Web page revision data:
● ● ● ● ●
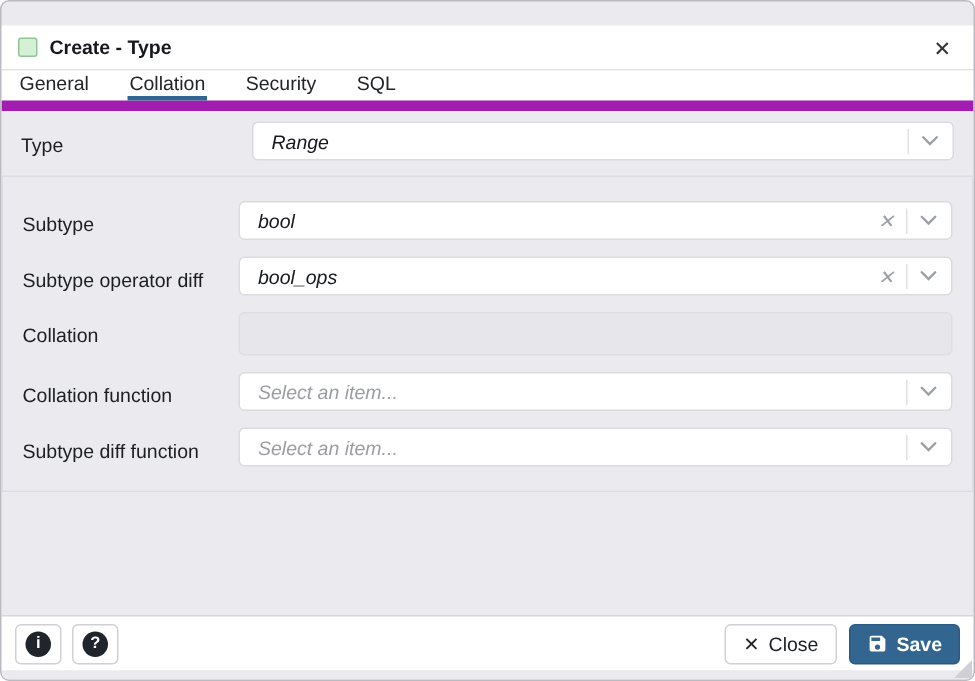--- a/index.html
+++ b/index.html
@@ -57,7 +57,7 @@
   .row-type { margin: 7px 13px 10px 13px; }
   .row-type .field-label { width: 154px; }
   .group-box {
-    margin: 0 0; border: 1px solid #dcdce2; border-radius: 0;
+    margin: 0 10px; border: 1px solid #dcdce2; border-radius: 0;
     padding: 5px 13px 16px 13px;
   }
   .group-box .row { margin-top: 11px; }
● ● ● ● ●
_Action item_.
Where the line containing "-57,7 +57,7 @@" appears in the records above, begin there and print every line through the last, exactly and with nothing else.

_Task answer_.
@@ -57,7 +57,7 @@
   .row-type { margin: 7px 13px 10px 13px; }
   .row-type .field-label { width: 154px; }
   .group-box {
-    margin: 0 0; border: 1px solid #dcdce2; border-radius: 0;
+    margin: 0 10px; border: 1px solid #dcdce2; border-radius: 0;
     padding: 5px 13px 16px 13px;
   }
   .group-box .row { margin-top: 11px; }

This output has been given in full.